[Engineer2k1]

Dear All,
Good Day.
I am using LES and Fluent sliding mesh technique to rotate a small zone.
The small rotating zone (SRZ) contains a rotor while the rest of the domain is stationary. For SRZ I specify a rotational velocity, rotation axis direction (1 0 0) and use "absolute" relative to cell zone specification. To rotate the rotor with SRZ; I use "Moving Wall" with no-slip, "Relative to adjacent cell zone" and "Rotational" as motion with rotation axis direction same as SRZ (1 0 0). The velocity formulation under "General" and under "Solution Initialization">Reference Frame is "Absolute".

Everything runs fine; Except the unsteady statistics; where e.g., Mean X-Velocity is correctly time-averaged in the stationary zone but wrongly averaged (some sort of Phase-Averaging is done instead) in SRZ.

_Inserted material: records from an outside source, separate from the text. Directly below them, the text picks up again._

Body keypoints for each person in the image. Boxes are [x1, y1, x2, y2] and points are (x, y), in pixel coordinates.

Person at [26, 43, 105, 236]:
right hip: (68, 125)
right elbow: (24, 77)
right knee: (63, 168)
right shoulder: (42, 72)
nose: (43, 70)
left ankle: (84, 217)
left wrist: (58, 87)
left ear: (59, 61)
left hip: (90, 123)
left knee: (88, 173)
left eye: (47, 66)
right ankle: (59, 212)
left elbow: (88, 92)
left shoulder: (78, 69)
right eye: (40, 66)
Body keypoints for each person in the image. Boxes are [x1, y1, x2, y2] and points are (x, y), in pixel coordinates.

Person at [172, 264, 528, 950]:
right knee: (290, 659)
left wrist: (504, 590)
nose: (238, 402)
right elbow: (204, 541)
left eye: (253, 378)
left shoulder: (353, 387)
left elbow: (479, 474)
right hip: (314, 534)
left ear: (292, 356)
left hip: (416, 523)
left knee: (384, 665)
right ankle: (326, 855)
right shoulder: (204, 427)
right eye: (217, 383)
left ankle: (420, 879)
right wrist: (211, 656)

The problem is exactly like, if you plot circumferential velocity (through turbo option) in CFD-Post. However, in CFD-Post I can correctly display by simply selecting the circumferential velocity in stationary Frame available in CFD-Post. Unfortunately, no such thing as Mean Velocity (under Unsteady Statistics) in Stn Frame is available in Fluent. The problem persists even if I export Unsteady statistics to CFD-Post as CFD-Post doesn't give any Stn Frame thing apart from the regular Mean Velocity. Even exporting the Mean-Velocity at every time-step on a plane and importing and then carrying out the mean gives the same problem. Only hack is to export Instantaneous Velocity on every Time-step and then carry out averaging RMSE etc. in Matlab. But why?
Why Fluent has this bug/issue?
Is there a solution?
Please find picture attached; comparing both correct X-Velocity and it's wrong mean in the rotating zone.
Thanks n kind regards,
Shakeel

[LuckyTran]

The unsteady statistics are done not by absolute position but by cell in the mesh. When the SRZ moves, the cell values moves with the moving mesh so that at the end of each time-step when you calculate the statistics, each new sample is done at the new cell positions. This isn't a bug, it's how moving meshes work.

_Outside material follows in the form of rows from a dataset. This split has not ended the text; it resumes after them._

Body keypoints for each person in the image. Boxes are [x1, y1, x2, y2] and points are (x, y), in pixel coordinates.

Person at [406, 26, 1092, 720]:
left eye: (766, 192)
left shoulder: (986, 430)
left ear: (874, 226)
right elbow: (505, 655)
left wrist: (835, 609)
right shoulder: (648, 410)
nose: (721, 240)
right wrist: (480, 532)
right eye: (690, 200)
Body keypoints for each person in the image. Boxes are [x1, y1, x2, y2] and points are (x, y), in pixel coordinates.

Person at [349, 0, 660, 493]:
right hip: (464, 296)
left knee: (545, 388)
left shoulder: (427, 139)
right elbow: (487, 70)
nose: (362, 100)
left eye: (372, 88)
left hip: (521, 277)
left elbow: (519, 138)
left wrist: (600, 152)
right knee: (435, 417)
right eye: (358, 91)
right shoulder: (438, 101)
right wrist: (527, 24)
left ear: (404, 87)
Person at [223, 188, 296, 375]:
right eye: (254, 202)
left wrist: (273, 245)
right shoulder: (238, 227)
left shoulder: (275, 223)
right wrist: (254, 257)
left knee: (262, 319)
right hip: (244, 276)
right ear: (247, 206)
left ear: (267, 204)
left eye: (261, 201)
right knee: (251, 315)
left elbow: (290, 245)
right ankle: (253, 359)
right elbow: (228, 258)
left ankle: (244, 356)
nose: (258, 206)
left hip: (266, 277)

If you wanted the mesh to not move and get averages by absolute position... then don't use a rotating zone / sliding mesh. You can move the rotor still the same way without using a sliding mesh.

[Engineer2k1]

Thanks Lucky, not just for clarifying this; but your valuable comments at CFD-online have always helped me a lot and for years.

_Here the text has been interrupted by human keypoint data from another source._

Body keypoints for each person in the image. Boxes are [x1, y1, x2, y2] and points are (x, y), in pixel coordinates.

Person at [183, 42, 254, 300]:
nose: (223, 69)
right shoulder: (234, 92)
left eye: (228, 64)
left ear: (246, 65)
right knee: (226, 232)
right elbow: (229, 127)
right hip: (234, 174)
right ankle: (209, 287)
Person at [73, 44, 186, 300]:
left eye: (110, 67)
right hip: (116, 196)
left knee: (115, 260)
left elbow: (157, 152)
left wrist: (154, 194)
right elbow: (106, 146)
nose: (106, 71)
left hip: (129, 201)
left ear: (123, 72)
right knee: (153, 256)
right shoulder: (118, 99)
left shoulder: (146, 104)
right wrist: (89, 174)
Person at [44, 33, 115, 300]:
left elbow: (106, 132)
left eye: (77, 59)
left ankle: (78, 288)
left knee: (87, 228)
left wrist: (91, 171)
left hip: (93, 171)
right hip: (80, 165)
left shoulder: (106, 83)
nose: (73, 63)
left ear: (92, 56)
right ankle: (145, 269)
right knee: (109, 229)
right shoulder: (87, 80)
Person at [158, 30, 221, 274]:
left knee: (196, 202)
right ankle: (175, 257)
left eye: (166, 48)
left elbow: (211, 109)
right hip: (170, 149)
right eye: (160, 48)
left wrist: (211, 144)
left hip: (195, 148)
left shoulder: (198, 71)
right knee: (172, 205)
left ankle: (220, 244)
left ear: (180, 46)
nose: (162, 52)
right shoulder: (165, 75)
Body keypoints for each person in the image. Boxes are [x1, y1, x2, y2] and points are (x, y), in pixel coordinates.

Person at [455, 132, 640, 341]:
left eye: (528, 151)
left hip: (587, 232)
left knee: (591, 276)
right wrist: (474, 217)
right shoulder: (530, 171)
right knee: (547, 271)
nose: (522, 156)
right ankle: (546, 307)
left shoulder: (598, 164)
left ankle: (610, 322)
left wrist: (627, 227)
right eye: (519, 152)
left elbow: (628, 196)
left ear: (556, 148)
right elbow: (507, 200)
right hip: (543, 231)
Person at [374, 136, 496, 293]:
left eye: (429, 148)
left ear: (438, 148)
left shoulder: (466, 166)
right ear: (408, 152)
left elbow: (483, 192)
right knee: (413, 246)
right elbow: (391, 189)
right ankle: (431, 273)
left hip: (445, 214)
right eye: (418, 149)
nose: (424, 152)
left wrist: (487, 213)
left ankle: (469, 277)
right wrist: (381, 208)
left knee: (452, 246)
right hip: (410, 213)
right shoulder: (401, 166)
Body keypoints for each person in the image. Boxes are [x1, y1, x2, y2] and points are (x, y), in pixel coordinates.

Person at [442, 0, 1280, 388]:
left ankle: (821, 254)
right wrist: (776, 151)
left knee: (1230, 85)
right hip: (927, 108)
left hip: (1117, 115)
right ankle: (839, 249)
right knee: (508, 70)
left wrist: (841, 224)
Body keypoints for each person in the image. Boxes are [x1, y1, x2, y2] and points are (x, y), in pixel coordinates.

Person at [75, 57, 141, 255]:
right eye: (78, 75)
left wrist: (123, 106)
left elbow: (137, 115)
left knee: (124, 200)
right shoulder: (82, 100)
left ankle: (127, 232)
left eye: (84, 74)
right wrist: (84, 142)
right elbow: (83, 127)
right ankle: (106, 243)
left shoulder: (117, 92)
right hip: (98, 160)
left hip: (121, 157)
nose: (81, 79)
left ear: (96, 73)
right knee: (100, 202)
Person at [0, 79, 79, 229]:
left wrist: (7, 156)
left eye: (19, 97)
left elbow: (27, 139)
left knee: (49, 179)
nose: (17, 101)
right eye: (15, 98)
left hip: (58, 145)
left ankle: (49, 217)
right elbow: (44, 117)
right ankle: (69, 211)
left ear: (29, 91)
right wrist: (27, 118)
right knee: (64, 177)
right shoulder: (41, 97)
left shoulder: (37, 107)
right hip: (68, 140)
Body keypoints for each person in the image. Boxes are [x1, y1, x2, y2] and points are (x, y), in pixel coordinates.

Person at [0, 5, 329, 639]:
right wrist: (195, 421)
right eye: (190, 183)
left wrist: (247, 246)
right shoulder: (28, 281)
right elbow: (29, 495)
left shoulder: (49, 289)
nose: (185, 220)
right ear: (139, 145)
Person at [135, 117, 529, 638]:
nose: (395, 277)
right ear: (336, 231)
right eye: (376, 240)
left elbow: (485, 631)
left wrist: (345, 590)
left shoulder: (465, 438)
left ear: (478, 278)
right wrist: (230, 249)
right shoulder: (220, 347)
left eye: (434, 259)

Regarding your kind advice;

I tried rotating frame of reference for the SRZ with the same setup as sliding mesh (SM) but it gives same unsteady statistics problem as SM; worse it started eating away the vortical structures (as I ran from an earlier interpolated converged case) in the stationary wake zone region (pic attached).

I also tried rotating frame for the whole domain (SRZ + all the stationary zones) i.e., single reference frame (SRF); though just for a few time-steps as the initial results didn't look good. But now I am thinking to run it full for a couple of revolutions; and may be it converges eventually and solve the problem? If not, can you please suggest me the direction. Thanks.

[LuckyTran]

When you use a single rotating reference frame (as opposed to multiple), Fluent does use the relative velocity formulation of the N-S equations. This should allow you to get the statistics that you want.

Off the top of my head, I can't recall how the unsteady statistics are calculated when using a SRF and whether you need to do any additional post processing or not. I think you are on the right track though. If the statistics are calculated using the relative velocities (and I think they should be) you are in good shape. If not, you might have some trouble.

[Svetlana]

There is some discussion of the different models (single reference frame, multiple reference frame, sliding mesh - and the post processing) in these files:

https://www.afs.enea.it/fluent/Publi.../PDF/chp09.pdf
https://www.afs.enea.it/fluent/Publi.../PDF/chp26.pdf

Would suggest to run a simplified model with less than a million mesh points at first, as this may help to choose the appropriate model and the appropriate post-processing technique before using it for the full simulation.

[Svetlana]

Perhaps also this one.

http://depts.washington.edu/fluidlab...la_rapport.pdf